Eau : la pompe à profits de Suez se grippe dans l’Essonne – des associations de défense de l’eau, bien vital, encouragent les élus.
A moins de deux mois du retour de la communauté d’agglomération Cœur d’Essonne vers une gestion publique de l’eau, un vent d’indépendance souffle sur le fief départemental de Suez. (information réseau ATTAC)
La perte de cette délégation de service public (DSP) en juin 2015 est rude pour le groupe dirigé par Jean-Louis Chaussade : il en était le principal délégataire depuis 1927. Mais ses ennuis ne s’arrêtent pas là. Une partie des élus de la communauté d’agglomération Paris-Saclay (CPS), dépendante à 80% de Suez pour sa production et son alimentation en eau potable, pousse pour que la CPS reprenne la main sur la gestion de son eau. D’ici 2018, les contrats de délégation d’une dizaine de communes de la CPS arriveront eux aussi à échéance. Le groupe de services industriels risque gros : ces contrats représentent 23 000 abonnés et 3,5 millions de m3 d’eau par an.
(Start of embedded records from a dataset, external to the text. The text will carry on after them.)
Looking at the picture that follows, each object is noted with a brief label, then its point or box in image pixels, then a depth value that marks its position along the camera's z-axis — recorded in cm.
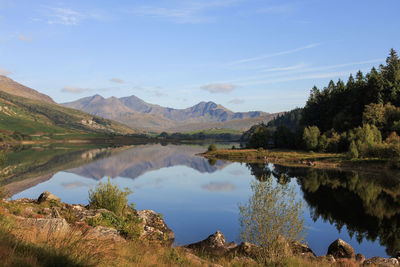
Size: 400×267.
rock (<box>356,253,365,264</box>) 2409
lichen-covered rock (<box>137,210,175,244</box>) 2863
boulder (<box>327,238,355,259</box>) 2536
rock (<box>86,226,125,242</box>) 1873
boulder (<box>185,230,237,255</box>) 2581
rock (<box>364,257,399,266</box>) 2238
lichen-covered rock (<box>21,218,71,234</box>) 1546
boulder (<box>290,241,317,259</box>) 2328
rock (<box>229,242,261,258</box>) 2241
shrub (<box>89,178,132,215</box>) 3167
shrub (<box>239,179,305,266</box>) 1969
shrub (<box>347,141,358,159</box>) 9762
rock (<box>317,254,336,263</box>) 2148
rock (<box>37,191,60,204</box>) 3416
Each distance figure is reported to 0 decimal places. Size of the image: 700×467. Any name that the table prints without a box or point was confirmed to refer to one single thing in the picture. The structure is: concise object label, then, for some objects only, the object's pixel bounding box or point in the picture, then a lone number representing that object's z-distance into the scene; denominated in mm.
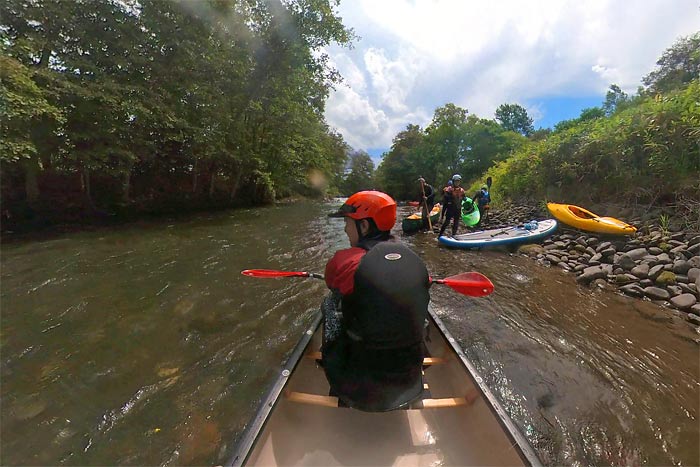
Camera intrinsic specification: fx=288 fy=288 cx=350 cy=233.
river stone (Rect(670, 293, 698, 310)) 4699
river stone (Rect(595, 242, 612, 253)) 7022
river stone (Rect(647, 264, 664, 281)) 5559
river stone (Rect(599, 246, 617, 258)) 6725
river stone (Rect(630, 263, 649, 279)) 5721
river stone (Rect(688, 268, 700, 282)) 5127
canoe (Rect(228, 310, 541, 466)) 1858
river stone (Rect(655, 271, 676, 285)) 5312
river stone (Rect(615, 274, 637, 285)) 5767
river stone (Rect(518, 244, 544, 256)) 8188
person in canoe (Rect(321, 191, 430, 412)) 1817
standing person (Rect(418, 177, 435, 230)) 11129
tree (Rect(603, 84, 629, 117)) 37344
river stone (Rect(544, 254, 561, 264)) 7402
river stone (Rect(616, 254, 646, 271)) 6129
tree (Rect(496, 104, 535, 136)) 53500
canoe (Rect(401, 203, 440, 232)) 11625
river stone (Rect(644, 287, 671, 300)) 5078
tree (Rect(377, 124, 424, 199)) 43906
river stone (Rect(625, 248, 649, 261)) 6305
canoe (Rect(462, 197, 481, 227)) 12469
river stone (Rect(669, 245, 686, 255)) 5836
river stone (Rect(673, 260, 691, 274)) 5398
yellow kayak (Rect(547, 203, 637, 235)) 7293
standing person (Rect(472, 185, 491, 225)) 12594
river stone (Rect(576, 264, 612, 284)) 6148
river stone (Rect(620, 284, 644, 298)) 5344
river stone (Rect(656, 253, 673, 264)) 5809
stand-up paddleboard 8716
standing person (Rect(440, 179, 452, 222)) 9945
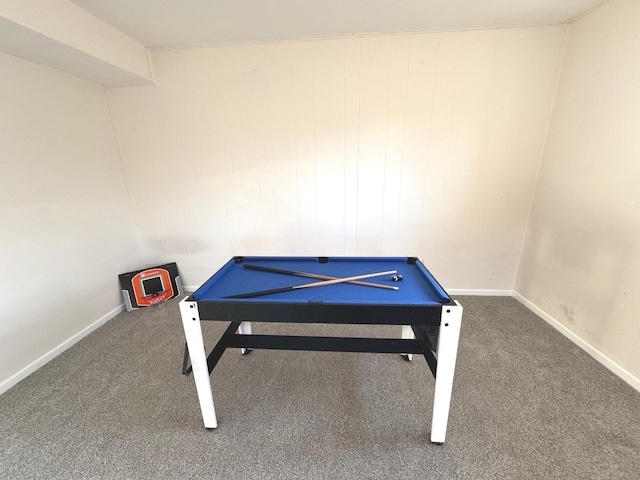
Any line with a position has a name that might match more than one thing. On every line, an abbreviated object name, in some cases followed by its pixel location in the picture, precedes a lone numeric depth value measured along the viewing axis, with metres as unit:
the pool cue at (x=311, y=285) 1.31
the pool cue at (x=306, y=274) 1.41
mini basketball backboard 2.61
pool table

Que la concession dure, c’est l’essentiel. La fronde contre Suez, née au sein du collectif associatif Aggl’Eau de la CPS, est montée d’un cran lors du conseil communautaire du 22 mars. Les 78 élus de la CPS, cornaqués par l’ancien DRH de Saur France et président de la CPS Michel Bournat, devaient statuer sur la prolongation jusqu’au 31 décembre 2017 des contrats de concession et travaux de distribution d’eau potable liant l’industriel et la CPS. Pourtant, avec une eau en sortie d’usine vendue 70% plus cher que le barème moyen établi par l’Agence de l’eau Seine Normandie (AESN), il y a urgence pour la CPS à se pencher sur des scénarios alternatifs à la concession. En 2015, le prix de l’eau hors taxe y variait ainsi de 2,40 à 2,66 euros/m3, soit près de 1 euro/m3 de plus que la moyenne nationale.
Damned, un putsch !
Le 22 mars, le conseil communautaire se déroulait au mieux des intérêts du « fontainier » jusqu’à ce que Christian Leclerc, maire divers-droite (DVD) de Champlan tente de lire la déclaration dont l’avait chargé Richard Trinquier maire LR de Wissous. L’élu y dénonçait l’insuffisance des éléments présentés par le bureau d’études IRH ingénieur conseil auquel CPS avait commandé un rapport sur le mode de gestion le plus approprié au regard des standards en matière d’audit établis par la Fédération nationale des collectivités concédantes et régies (FNCCR). Mais Christian Leclerc n’a pu fini son intervention. Michel Bournat a suspendu la séance en déclarant que « l’objet n’était pas en rapport avec la déli-bération et contribuait à alimenter les ma-nifestants ». Cette pique visait notamment l’association Aggl’Eau-CPS qui milite localement en faveur d’un retour en gestion publique de l’eau.
Audit soit qui mal y pense.
L’audit demandé à IRH ingénieur conseil cristallise la lutte d’influence entre les partisans de la DSP et ses détracteurs. Comme les conclusions du cabinet Espelia, chargé par la CPS d’une première étude mi-2016, celles d’IRH, présentées le 8 mars aux maires des 27 communes de la CPS, sont favorables à la conservation du modèle concessif et donc à Suez. Mais un autre point chagrine les élus frondeurs, dont fait aussi partie Grégoire de Lasteyrie, maire LR de Palaiseau. Le planning prévisionnel, présenté le 8 mars au bureau des maires de la CPS, intègre le vote du 22 mars comme une formalité acquise dans le processus de reconduction de la DSP. Interpellé sur ce point lors du conseil communautaire, Thomas Joly, maire DVD de Verrières-le-Buisson et vice-président de la CPS en charge de l’eau et de l’assainissement, a botté en touche en affirmant que le comité de pilotage chargé du dossier n’avait pas arrêté son choix et que ses conclusions seraient présentées en temps utile.